The CVA, or Company Voluntary Arrangement, has long been a useful tool in the armoury of an insolvency practitioner. It is particularly useful in circumstances where an underlying healthy business is facing a hurdle that it is struggling to get over. This hurdle could be a large bad debt, a change in legislation, the loss of the biggest customer or, an unexpected short term drop-off in turnover.
To state the obvious, the COVID-19 pandemic and its effects on the economy is now a hurdle for many businesses of all shapes and sizes. Some business are configured in such a way that they can be quickly scaled down, literally turning off the lights until a more favorable trading environment returns, while others have sufficient cash reserves which, combined with cost savings and the government’s financial support schemes, will see them through a difficult patch. However, as more and more businesses do scale down and hang on to their cash, other less agile businesses with large fixed costs which are dependent upon that cash will find themselves approaching a cliff edge.
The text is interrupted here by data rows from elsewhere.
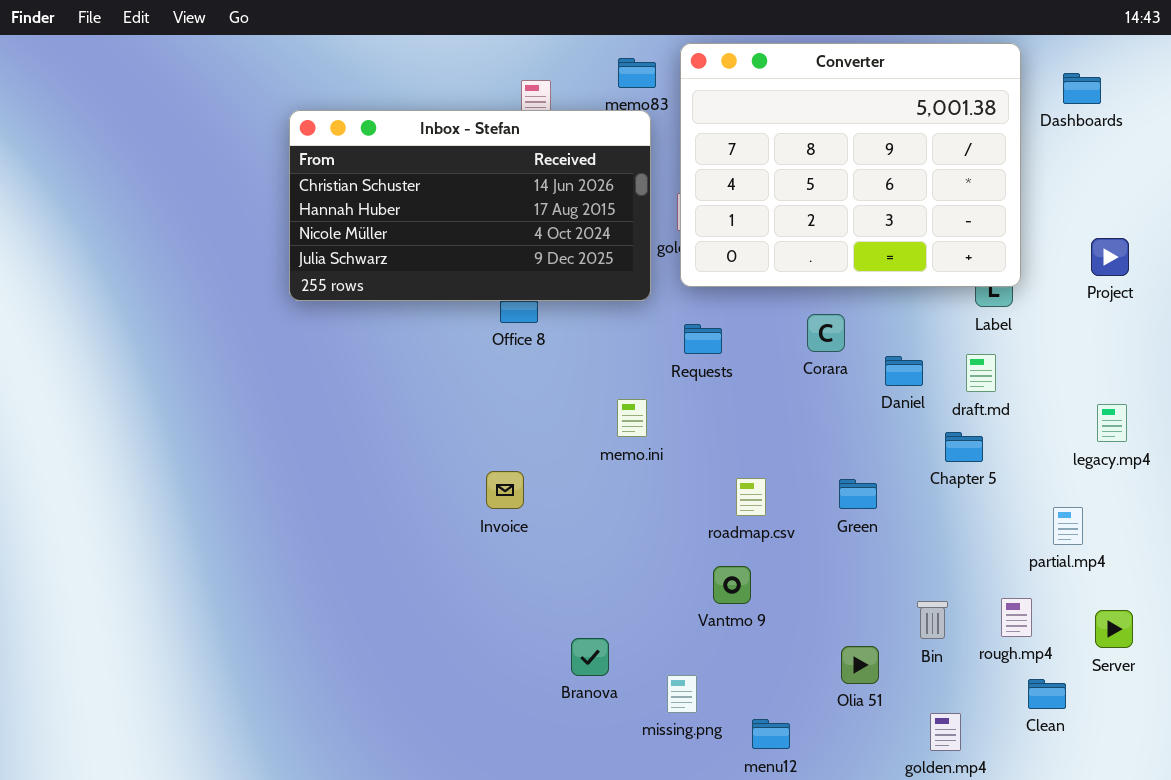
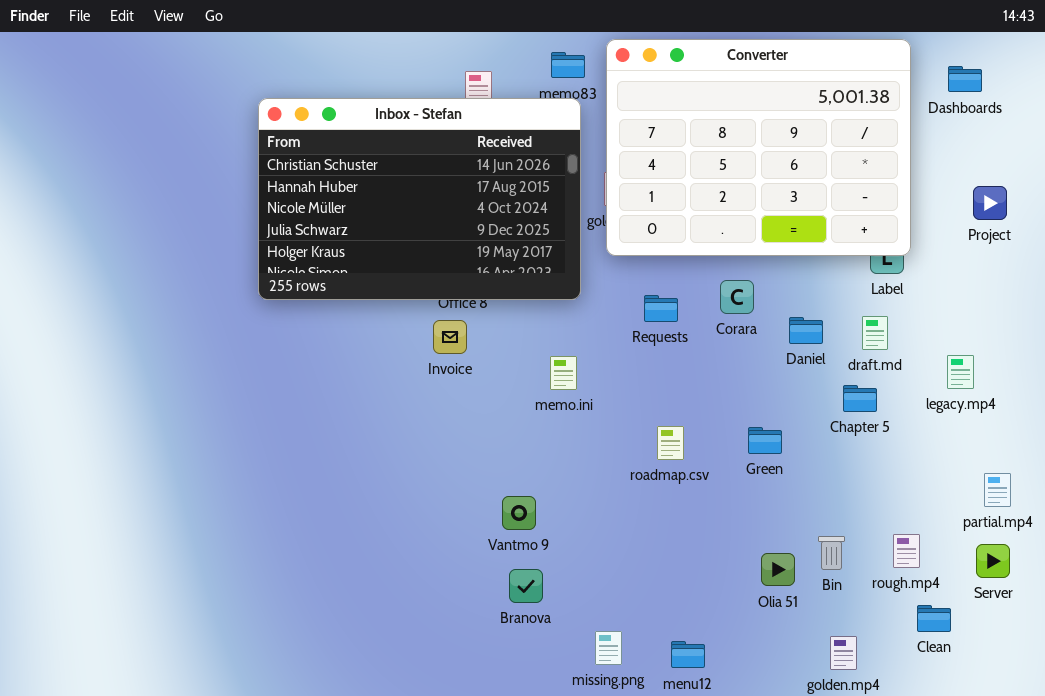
Inbox - Stefan: [289,110,651,301] -> [258,98,581,300], resized
Project: [1091,238,1129,276] -> [973,186,1007,220], moved
Requests: [684,324,722,354] -> [644,295,678,322], moved
legacy.mp4: [1097,404,1127,442] -> [947,355,974,389], moved
Invoice: [486,471,524,509] -> [433,320,467,354], moved
partial.mp4: [1053,507,1083,545] -> [984,473,1011,507], moved
Vantmo 9: [713,566,751,604] -> [502,496,536,530], moved
Olia 51: [841,646,879,684] -> [761,553,795,586], moved
missing.png: [667,675,697,713] -> [595,631,622,665], moved

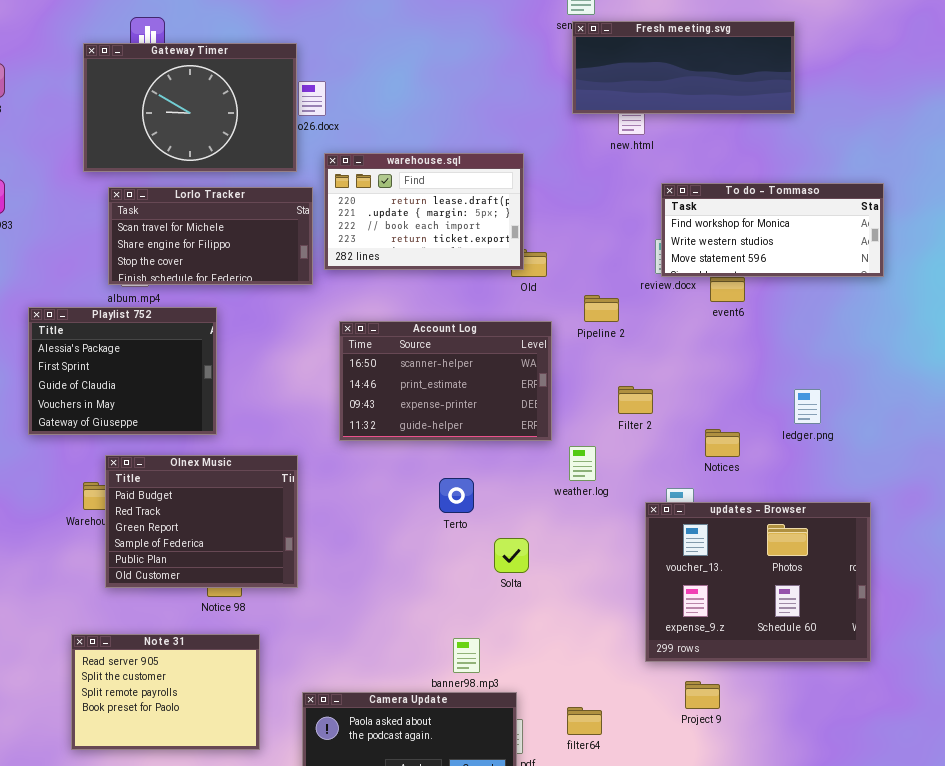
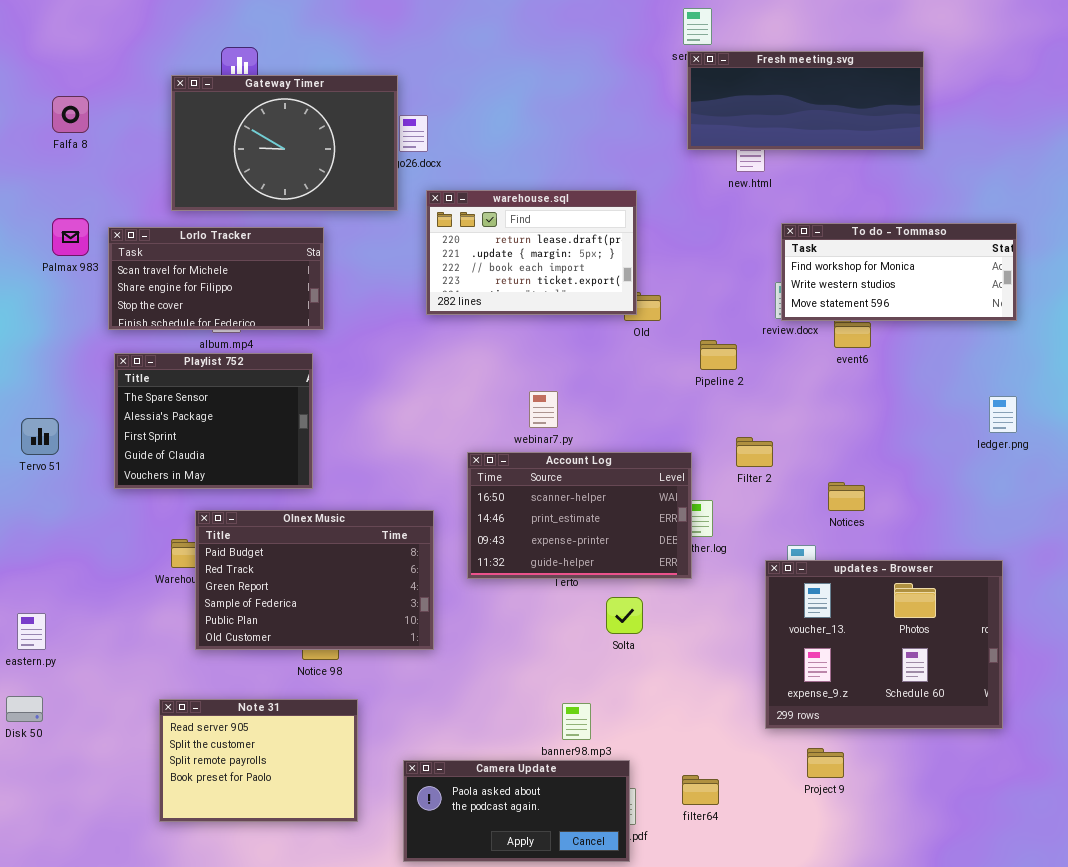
Lorlo Tracker: [108,187,313,285] -> [108,227,324,330], moved
Playlist 752: [28,307,217,435] -> [114,353,313,489], scrolled up 1 row
Account Log: [339,321,552,441] -> [467,452,692,579], moved
ledger.png: [794,389,821,424] -> [989,396,1017,433], moved
Olnex Music: [105,455,298,588] -> [195,510,434,650], resized

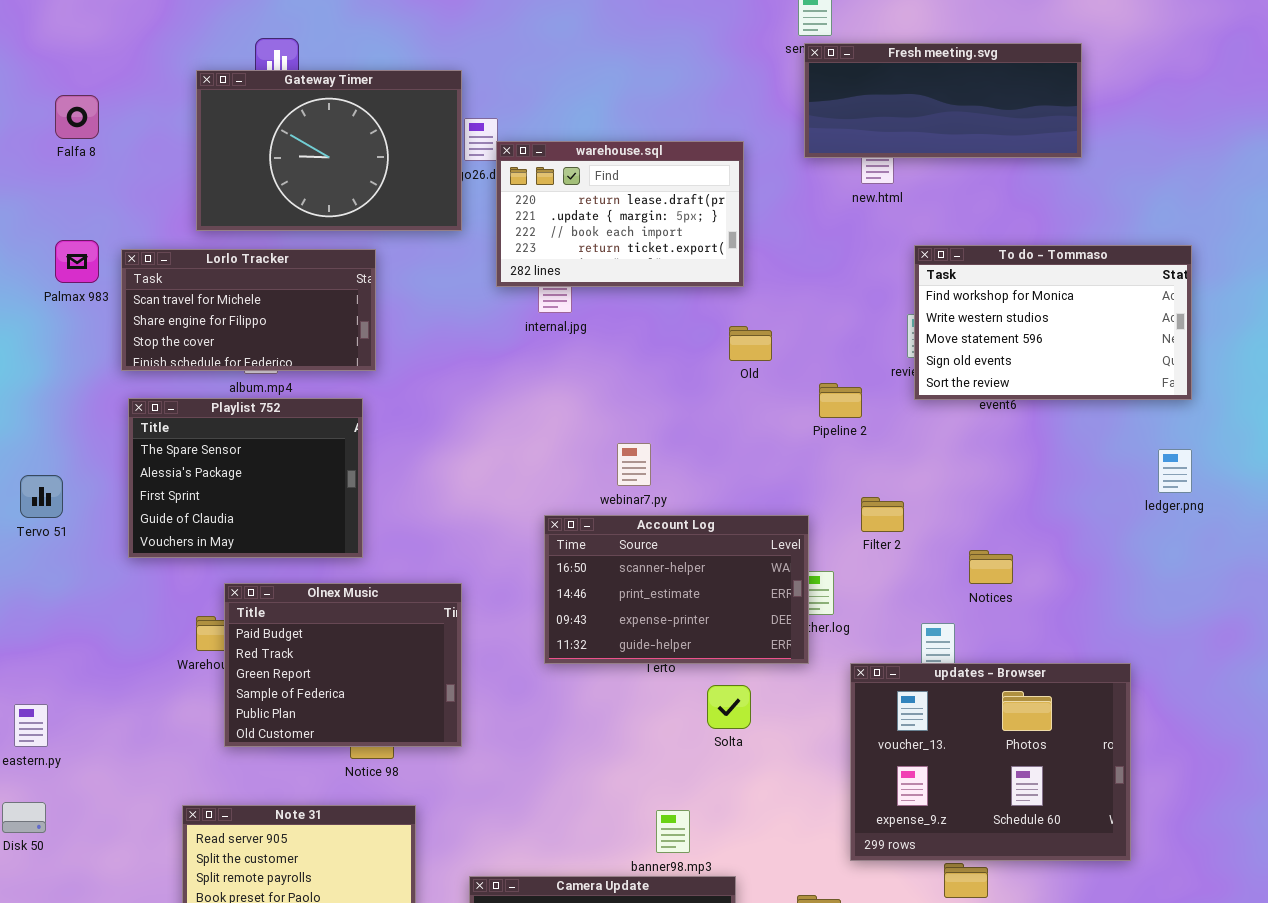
warehouse.sql: [426,190,637,315] -> [496,141,744,287], moved
To do - Tommaso: [781,223,1017,321] -> [914,245,1192,400], resized
Olnex Music: [195,510,434,650] -> [224,583,462,747], resized
updates - Browser: [765,560,1003,729] -> [850,663,1131,861], moved

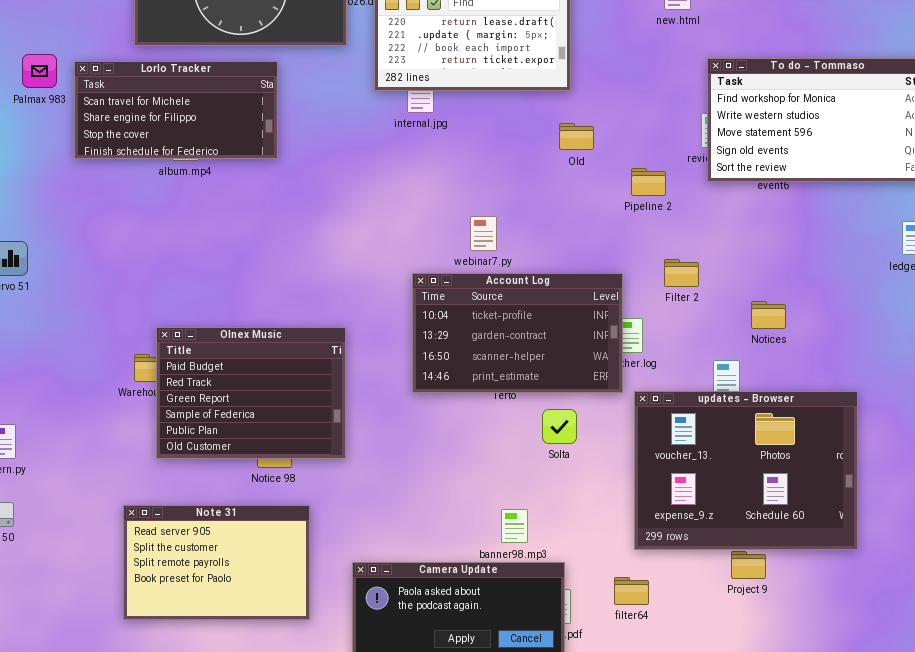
Playlist 752: [128,398,363,558] -> none, closed
Account Log: [544,515,809,664] -> [412,273,623,393], scrolled up 2 rows
updates - Browser: [850,663,1131,861] -> [634,391,858,550], moved

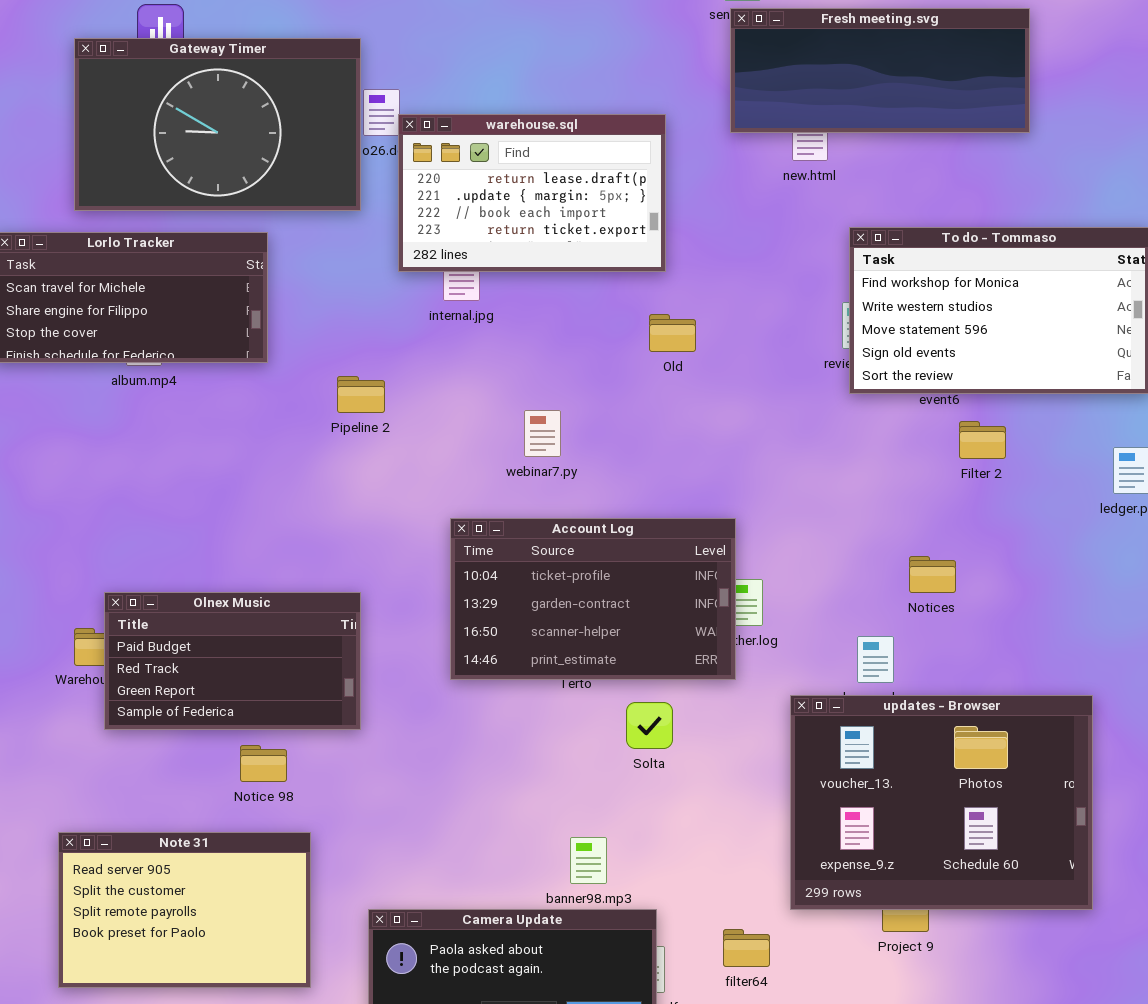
Pipeline 2: [631,168,666,196] -> [337,376,385,413], moved
webinar7.py: [470,216,497,251] -> [524,410,561,457], moved
Filter 2: [664,259,699,287] -> [959,421,1006,459], moved
Olnex Music: [156,327,346,459] -> [104,592,361,730], resized
updates - Browser: [634,391,858,550] -> [790,695,1093,910], moved

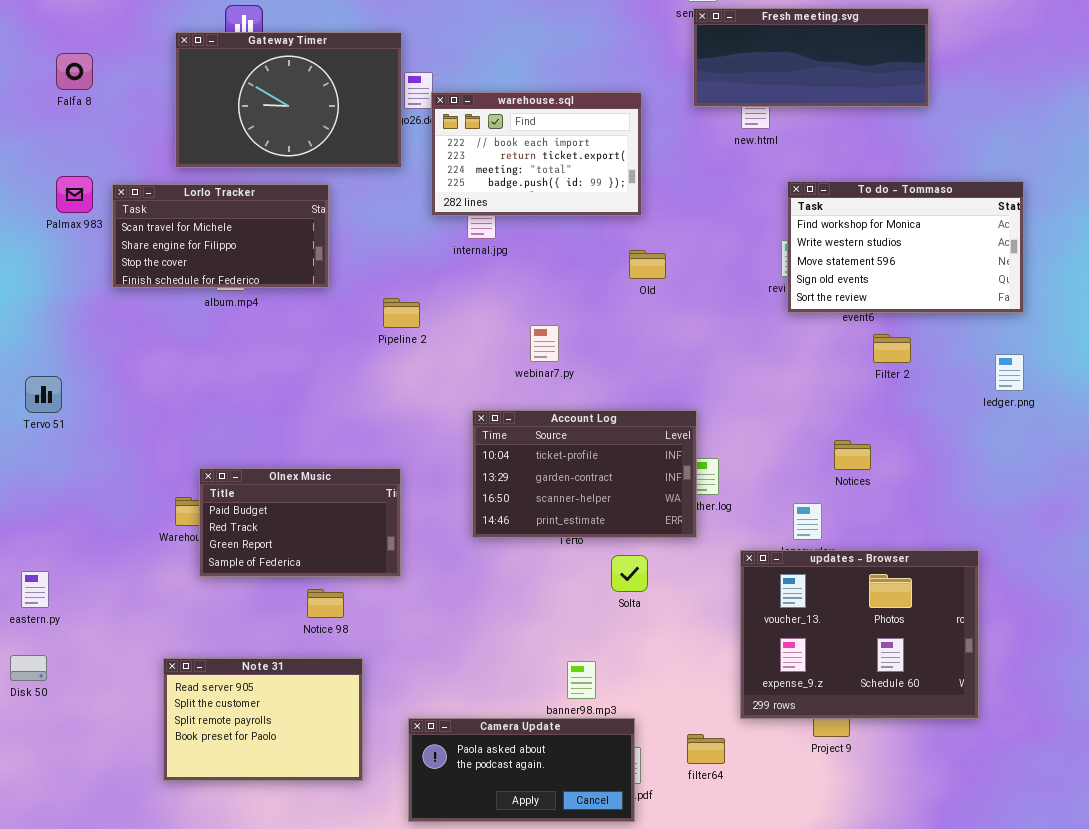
warehouse.sql: [398,114,666,272] -> [431,92,642,216], scrolled down 2 rows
The Restructuring and Insolvency Partners at Mercer & Hole believe that the versatile nature of the CVA legislation could prove to be the right solution for some businesses facing the reality of running out of cash, businesses which were anticipating a long bright future but for the sudden, drastic and hopefully short term contraction in the economy. It’s also worth noting that there’s a lot of goodwill out there. People are pulling together and making sacrifices for the greater good. It’s possible that a sensible and well put together set of proposals has a good chance of being approved by sympathetic Creditors who knew what the business looked like before the crisis and are happy to keep trading with it when it’s all over.